In sum, Plaintiffs take the position that final certification is warranted based on a small number of legal questions that, in essence, have not changed since the filing of the Complaint. Although Plaintiffs have used discovery to shore up largely undisputed aspects of Defendants‟ meal break policies, their arguments for final certification, if accepted, would beg the question, why should the Court not have finally certified a collective action at the conditional certification stage?
To be fair, the Court‟s Order of conditional certification did find Plaintiffs‟ theories of common policy sufficient under the relatively lenient standards then applicable. At that point, however, the Court took the Plaintiff-affiants‟ statements at face value, and fewer of the significant factual dissimilarities between opt-ins were apparent. The decision also was made without the benefit of the recent jurisprudential developments in the realm of FLSA meal-break litigation.
Since the undersigned‟s grant of conditional certification, a growing consensus of federal courts has rejected the notion that collective action treatment of automatic deductions is warranted under an FLSA "burden-shifting" theory. As the court in White observed:
[T]wo courts [in the Western District of Pennsylvania] have conditionally certified collective actions based on "shifting the burden‟ theories . . . . In both cases, however, the courts spoke at the lenient first stage of the similarly situated analysis, which they recognized in granting conditional certification. . . . [When an] action is at the second stage, the burden is higher.
White v. Baptist Mem. Health Care Corp., 2011 WL 1883959, *10 (W.D. Tenn. May 17, 2011) (citations and some internal quotations omitted). The White Court then held:
To bind together otherwise differently situated employees, an alleged common policy must potentially violate the FLSA. . . . Standing alone, an employer policy providing automatic deductions for meal breaks does not violate the FLSA. . . . Therefore, [an employer‟s] mere adoption of a system that, by default, deducts meal breaks from its employees‟ compensation does not constitute a unified policy of FLSA violations capable of binding together [a collective action].
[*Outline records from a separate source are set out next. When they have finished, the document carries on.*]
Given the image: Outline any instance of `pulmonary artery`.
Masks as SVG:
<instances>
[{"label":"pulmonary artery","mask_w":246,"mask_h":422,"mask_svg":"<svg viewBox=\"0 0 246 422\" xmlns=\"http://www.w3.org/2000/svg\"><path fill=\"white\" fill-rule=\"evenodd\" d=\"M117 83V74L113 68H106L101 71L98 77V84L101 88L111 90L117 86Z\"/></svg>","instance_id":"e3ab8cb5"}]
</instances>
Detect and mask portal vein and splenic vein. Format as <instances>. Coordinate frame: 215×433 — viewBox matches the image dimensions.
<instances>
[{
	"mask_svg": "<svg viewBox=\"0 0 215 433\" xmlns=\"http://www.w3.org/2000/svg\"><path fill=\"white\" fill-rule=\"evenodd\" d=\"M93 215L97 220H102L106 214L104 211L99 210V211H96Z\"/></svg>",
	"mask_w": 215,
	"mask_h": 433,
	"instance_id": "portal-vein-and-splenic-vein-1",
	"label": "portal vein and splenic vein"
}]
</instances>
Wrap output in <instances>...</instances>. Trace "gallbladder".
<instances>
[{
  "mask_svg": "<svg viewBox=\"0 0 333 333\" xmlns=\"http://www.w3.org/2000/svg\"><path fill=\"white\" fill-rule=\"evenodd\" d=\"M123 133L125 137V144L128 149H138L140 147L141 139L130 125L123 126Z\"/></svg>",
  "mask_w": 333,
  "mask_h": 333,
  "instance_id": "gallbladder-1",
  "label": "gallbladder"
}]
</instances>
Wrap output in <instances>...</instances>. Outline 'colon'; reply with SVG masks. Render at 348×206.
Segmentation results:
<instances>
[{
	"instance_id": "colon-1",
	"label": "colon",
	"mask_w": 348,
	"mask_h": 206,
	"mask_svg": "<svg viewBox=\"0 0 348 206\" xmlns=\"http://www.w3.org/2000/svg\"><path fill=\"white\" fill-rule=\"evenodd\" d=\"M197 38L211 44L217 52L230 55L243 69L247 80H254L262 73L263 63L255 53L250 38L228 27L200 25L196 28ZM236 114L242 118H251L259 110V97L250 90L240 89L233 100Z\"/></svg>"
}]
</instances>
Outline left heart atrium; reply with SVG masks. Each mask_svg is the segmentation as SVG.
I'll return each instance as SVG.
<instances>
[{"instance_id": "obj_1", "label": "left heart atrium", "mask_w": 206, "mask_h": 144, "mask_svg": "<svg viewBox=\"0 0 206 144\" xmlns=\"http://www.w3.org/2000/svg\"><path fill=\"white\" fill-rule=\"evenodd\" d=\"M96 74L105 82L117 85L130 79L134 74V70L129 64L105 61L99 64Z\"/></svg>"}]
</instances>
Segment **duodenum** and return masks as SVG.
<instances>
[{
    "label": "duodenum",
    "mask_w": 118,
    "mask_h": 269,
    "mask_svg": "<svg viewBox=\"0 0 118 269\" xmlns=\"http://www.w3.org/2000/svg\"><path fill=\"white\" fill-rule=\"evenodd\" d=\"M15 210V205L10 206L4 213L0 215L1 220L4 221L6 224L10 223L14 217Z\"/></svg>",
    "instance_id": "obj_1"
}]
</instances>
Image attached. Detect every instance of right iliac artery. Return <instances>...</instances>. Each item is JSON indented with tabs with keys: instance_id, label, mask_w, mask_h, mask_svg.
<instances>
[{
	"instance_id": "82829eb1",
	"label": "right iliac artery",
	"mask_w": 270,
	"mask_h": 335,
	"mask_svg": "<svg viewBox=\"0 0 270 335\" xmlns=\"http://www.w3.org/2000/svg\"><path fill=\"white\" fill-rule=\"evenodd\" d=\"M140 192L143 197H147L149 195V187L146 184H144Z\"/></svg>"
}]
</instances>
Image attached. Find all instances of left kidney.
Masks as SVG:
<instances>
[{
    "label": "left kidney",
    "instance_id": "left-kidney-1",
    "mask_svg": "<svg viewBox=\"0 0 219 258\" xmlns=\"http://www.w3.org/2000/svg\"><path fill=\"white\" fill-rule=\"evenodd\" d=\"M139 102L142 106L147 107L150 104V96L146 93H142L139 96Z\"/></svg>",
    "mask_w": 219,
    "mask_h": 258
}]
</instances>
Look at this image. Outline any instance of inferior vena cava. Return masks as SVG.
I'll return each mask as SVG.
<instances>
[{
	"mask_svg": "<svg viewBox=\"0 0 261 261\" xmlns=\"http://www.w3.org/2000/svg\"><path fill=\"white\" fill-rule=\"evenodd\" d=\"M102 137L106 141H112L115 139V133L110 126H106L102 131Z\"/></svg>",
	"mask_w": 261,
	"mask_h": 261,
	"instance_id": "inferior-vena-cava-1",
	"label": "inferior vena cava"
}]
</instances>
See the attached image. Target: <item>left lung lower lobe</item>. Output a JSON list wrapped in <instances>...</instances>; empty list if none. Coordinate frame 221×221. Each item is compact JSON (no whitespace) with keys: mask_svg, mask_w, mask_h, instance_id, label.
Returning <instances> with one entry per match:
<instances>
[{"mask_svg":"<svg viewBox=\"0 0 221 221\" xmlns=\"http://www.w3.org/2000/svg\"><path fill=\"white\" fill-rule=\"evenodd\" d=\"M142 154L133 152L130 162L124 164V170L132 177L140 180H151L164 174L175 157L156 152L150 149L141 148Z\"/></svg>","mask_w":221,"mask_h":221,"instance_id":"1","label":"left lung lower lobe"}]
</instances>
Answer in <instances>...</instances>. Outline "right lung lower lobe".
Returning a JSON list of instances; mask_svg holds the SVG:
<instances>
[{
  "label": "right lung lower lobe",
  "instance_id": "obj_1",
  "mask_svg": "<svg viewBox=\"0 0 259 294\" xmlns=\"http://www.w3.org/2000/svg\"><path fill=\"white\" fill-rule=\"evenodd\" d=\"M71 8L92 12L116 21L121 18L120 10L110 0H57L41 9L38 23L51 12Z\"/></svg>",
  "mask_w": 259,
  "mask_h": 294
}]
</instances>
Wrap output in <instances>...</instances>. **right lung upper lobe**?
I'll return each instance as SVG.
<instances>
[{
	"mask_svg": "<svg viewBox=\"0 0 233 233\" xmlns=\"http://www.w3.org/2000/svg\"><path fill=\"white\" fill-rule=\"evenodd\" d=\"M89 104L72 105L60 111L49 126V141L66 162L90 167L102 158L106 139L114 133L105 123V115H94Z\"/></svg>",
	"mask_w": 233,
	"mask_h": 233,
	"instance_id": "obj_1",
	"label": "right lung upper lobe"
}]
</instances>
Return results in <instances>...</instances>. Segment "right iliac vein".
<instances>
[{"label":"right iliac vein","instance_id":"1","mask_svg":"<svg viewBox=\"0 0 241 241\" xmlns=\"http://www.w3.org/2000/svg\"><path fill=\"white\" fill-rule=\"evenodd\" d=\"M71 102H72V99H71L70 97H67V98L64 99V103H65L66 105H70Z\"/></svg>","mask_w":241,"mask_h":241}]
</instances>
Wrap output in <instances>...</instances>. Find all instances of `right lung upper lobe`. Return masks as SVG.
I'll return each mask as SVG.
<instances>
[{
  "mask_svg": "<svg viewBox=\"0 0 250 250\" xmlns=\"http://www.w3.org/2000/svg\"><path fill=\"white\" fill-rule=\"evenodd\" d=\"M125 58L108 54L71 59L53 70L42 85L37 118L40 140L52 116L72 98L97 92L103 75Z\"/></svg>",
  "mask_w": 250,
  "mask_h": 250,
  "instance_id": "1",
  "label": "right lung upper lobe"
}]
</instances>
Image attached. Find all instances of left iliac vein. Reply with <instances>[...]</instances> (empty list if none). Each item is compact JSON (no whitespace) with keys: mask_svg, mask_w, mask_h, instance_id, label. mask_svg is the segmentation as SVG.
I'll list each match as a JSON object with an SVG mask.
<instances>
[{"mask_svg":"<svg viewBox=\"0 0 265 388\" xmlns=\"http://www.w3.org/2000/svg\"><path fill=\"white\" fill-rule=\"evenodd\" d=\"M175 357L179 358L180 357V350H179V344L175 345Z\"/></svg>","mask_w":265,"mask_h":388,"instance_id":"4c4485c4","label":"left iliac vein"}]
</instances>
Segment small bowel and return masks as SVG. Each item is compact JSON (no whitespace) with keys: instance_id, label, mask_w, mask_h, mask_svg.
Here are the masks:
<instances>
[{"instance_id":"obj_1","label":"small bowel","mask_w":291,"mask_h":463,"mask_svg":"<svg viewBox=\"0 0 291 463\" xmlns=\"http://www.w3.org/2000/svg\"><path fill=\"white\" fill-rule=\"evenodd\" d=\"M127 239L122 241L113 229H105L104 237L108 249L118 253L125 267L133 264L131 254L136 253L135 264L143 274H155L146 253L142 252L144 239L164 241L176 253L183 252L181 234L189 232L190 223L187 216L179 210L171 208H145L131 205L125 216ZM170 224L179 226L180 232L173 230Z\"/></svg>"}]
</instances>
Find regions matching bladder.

Id. at *8-9 (citations omitted). Since the instant action was conditionally certified, the conclusions in White have become the prevailing view. See, e.g., Blaney v. Charlotte-Mecklenburg Hosp. Auth., 2011 WL 4351631, *6 (W.D.N.C. Sept. 16, 2011); Zivali v. AT & T Mobility, LLC, 784 F. Supp.2d 456, 462-63 (S.D.N.Y. May 12, 2011); Cason v. Vibra Healthcare, 2011 WL 1659381, *3 ...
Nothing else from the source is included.